Entries taken from a collection:
==============================

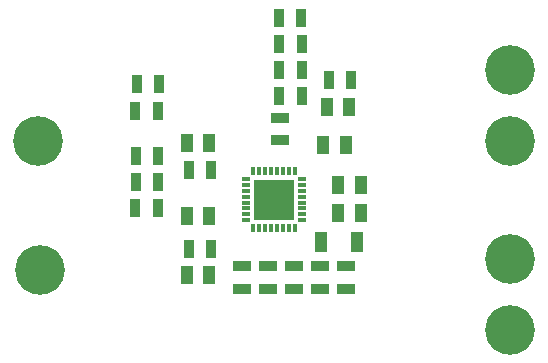
<source format=gbs>
G04*
G04 #@! TF.GenerationSoftware,Altium Limited,Altium Designer,21.9.2 (33)*
G04*
G04 Layer_Color=16711935*
%FSLAX44Y44*%
%MOMM*%
G71*
G04*
G04 #@! TF.SameCoordinates,E4C3A579-B693-4A56-8CB7-AE82ACC2EB58*
G04*
G04*
G04 #@! TF.FilePolarity,Negative*
G04*
G01*
G75*
%ADD20C,4.2032*%
%ADD39R,3.4016X3.4016*%
%ADD40R,0.7016X0.3316*%
%ADD41R,0.3316X0.7016*%
%ADD42R,1.5032X0.9032*%
%ADD43R,1.1032X1.8032*%
%ADD44R,1.1032X1.5032*%
%ADD45R,0.9032X1.5032*%
D20*
X450000Y140000D02*
D03*
X50000Y300000D02*
D03*
X52000Y190000D02*
D03*
X450000Y300000D02*
D03*
Y360000D02*
D03*
Y200000D02*
D03*
D39*
X250000Y250000D02*
D03*
D40*
X274000Y267500D02*
D03*
X226000D02*
D03*
Y262500D02*
D03*
Y257500D02*
D03*
Y252500D02*
D03*
Y247500D02*
D03*
Y242500D02*
D03*
Y237500D02*
D03*
Y232500D02*
D03*
X274000D02*
D03*
Y237500D02*
D03*
Y242500D02*
D03*
Y247500D02*
D03*
Y252500D02*
D03*
Y257500D02*
D03*
Y262500D02*
D03*
D41*
X267500Y274000D02*
D03*
X262500D02*
D03*
X257500D02*
D03*
X252500D02*
D03*
X247500D02*
D03*
X242500D02*
D03*
X237500D02*
D03*
X232500D02*
D03*
Y226000D02*
D03*
X237500D02*
D03*
X242500D02*
D03*
X247500D02*
D03*
X252500D02*
D03*
X257500D02*
D03*
X262500D02*
D03*
X267500D02*
D03*
D42*
X223000Y174500D02*
D03*
Y193500D02*
D03*
X245000Y193500D02*
D03*
Y174500D02*
D03*
X267000D02*
D03*
Y193500D02*
D03*
X289000D02*
D03*
Y174500D02*
D03*
X311000Y174500D02*
D03*
Y193500D02*
D03*
X255000Y319500D02*
D03*
Y300500D02*
D03*
D43*
X320500Y214000D02*
D03*
X289500D02*
D03*
D44*
X304500Y239000D02*
D03*
X323500D02*
D03*
X323500Y262000D02*
D03*
X304500D02*
D03*
X310500Y296000D02*
D03*
X291500D02*
D03*
X294500Y328000D02*
D03*
X313500D02*
D03*
X195000Y186000D02*
D03*
X176000D02*
D03*
X176000Y236000D02*
D03*
X195000D02*
D03*
X176000Y298000D02*
D03*
X195000D02*
D03*
D45*
X296500Y351000D02*
D03*
X315500D02*
D03*
X254000Y404000D02*
D03*
X273000D02*
D03*
X273500Y382000D02*
D03*
X254500D02*
D03*
X273500Y360000D02*
D03*
X254500D02*
D03*
X273500Y338000D02*
D03*
X254500D02*
D03*
X196778Y208000D02*
D03*
X177778D02*
D03*
X196524Y275000D02*
D03*
X177524D02*
D03*
X132500Y243000D02*
D03*
X151500D02*
D03*
X151754Y265000D02*
D03*
X132754D02*
D03*
X132754Y287000D02*
D03*
X151754D02*
D03*
X132500Y325000D02*
D03*
X151500D02*
D03*
X152500Y348000D02*
D03*
X133500D02*
D03*
M02*

</source>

==============================

**Aim of the exercise:**
All that is needed is the line containing "X152500Y348000D02*" and each line after it to the end of the data above, set down exactly.

**Written response:**
X152500Y348000D02*
D03*
X133500D02*
D03*
M02*

</source>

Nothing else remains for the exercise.